A scan through the hundreds of games built over the last two years is testament to the lack of imagination that can go into digital storytelling sometimes, and the fact that jokes can be just as effective in making a point as a straight-up report.

Don't stop experimenting

Key to the rapid growth in traffic for both sites in the early months was in constantly trying new ideas, new formats and new ways to tell stories. The set-up for UsVsTh3m played a big role in that: a tiny team of writers, designers and developers meant ideas could be bounced around and built quickly.

That trio of roles is now central to many a digital arm of news organisations, making sure different elements of a story have been catered for appropriately.
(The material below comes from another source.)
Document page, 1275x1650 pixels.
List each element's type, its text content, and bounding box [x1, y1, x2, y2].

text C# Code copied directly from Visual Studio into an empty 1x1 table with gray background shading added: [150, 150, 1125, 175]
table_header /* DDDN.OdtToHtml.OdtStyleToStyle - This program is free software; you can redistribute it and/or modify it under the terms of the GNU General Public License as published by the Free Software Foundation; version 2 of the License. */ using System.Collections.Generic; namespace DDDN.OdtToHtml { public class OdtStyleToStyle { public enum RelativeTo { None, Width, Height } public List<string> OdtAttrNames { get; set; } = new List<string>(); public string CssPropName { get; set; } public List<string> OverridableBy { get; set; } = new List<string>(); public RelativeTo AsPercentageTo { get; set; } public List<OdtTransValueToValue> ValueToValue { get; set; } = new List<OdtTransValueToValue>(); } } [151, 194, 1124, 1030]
The desire to experiment, fail and learn is central to those publishers that are moving forward with their online product, and that's precisely what the new formats titles were set up to achieve.

Much like Owen Paterson's badgers, when technology is constantly moving the goalposts for news organisations the only way to react quickly and succeed is to be flexible enough to experiment regularly.

When UsVsTh3m launched, Martin Belam, who spearheaded the new formats titles at Trinity Mirror, told Journalism.co.uk "the targets are more about demonstrating audience growth".

After two years, Trinity Mirror have stuck to their word and taken on board all the lessons in mobile and social publishing they could muster, leaving a talented team potentially looking for work and a richer news industry as a result.